İktisatçı Mahfi Eğilmez: Toplum doğru ile yanlışı ayırt etme yetisini kaybetti

Gerçek Ötesi Kavramı ve Toplum Üzerindeki Etkileri

Hazine eski Müsteşarı Dr. Mahfi Eğilmez, “Kendime Yazılar” blogunda yayımladığı “Gerçek Ötesi” başlıklı yazısında, “gerçek ötesi” kavramını ve bireyler üzerindeki etkilerini ele aldı. Eğilmez, gerçeklerin çarpıtılarak sunulduğu ortamlarda, insanların bu çarpıtılmış gerçeklere inanmayı tercih ettiğine dikkat çekti.

Eğilmez, toplumda doğru ile yanlışı ayırt etme yetisinin zayıfladığını belirterek, “Uzun süredir gerçeklerin farklı anlatıldığı bir ortamda yaşıyoruz. İmparatorluğu batırmış olanların kahraman, ülkeyi kurtarmış olanların hain olarak anlatıldığına tanıklık ediyoruz. İnsanların önemli bir bölümü bu yalanları gerçek olarak kabul edip savunuyor”.
━━━━━━━━━━━━━━━━
> **Görevler**
1. Eğilmez haberine göre Mahfi Eğilmez "Gerçek Ötesi" başlıklı yazısını hangi blogda yayımladı?
2. Eğilmez haberinin "Hazine eski Müsteşarı" ile "ettiğine dikkat çekti." arasındaki kısmını, iki uç da dahil, "bireyler" yerine "toplumlar" koyarak yeniden yazın.
3. Mahfi Eğilmez'in gerçek ötesi üzerine görüşlerini aktaran Eğilmez haberini son cümlesinden itibaren sürdürün.

> **Veri Seti Kesiti**
━━━━━━━━━━━━━━━━
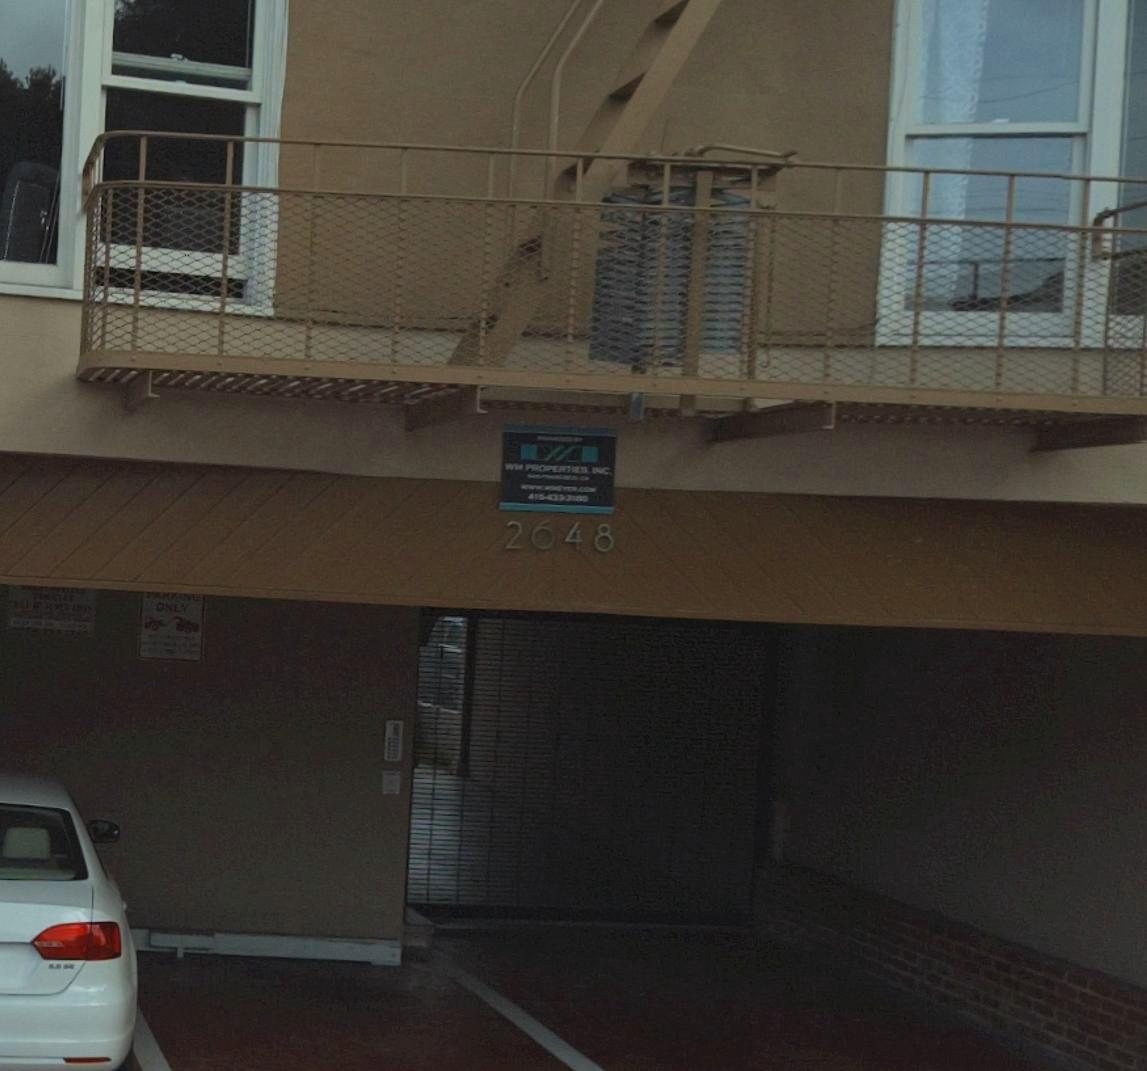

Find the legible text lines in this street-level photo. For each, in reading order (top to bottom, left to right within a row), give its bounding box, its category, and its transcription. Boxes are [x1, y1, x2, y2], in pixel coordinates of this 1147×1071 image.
━━━━━━━━━━━━━━━━
> **Beklenen Sonuçlar**
1. "Kendime Yazılar" blogunda.

2.
Hazine eski Müsteşarı Dr. Mahfi Eğilmez, “Kendime Yazılar” blogunda yayımladığı “Gerçek Ötesi” başlıklı yazısında, “gerçek ötesi” kavramını ve toplumlar üzerindeki etkilerini ele aldı. Eğilmez, gerçeklerin çarpıtılarak sunulduğu ortamlarda, insanların bu çarpıtılmış gerçeklere inanmayı tercih ettiğine dikkat çekti.

3.
Ekonomi üzerinden örnek veren Eğilmez, gerçek durumun saklanamayacağını vurgulayarak şunları söyledi: “Bazı insanlar geçinemiyor, işsiz kalmış olduklarını ifade ediyorlar ancak aynı zamanda Almanya’nın bizi kıskandığına inanıyorlar. Almanya’da kişi başına gelirin bizimkinin dört katı olduğunu söyleseniz, bu durumda bile kuşkuyla karşılanıyor.”

Gerçeklerin yerine çarpıtılmış bilgileri benimsemenin bireyler ve toplumlar üzerinde olumsuz etkiler yarattığını vurgulayan Eğilmez, “Taraftarlık, eleştirel yaklaşımı yok ederek fanatikliği körüklüyor. Gerçek ötesinden daha sorunlu olan, bireylerin bu çarpıtılmış gerçekleri tercih etmesidir. Bu durum, insan aklını esir alır ve tedavisi zor ruhsal sorunlara yol açabilir”.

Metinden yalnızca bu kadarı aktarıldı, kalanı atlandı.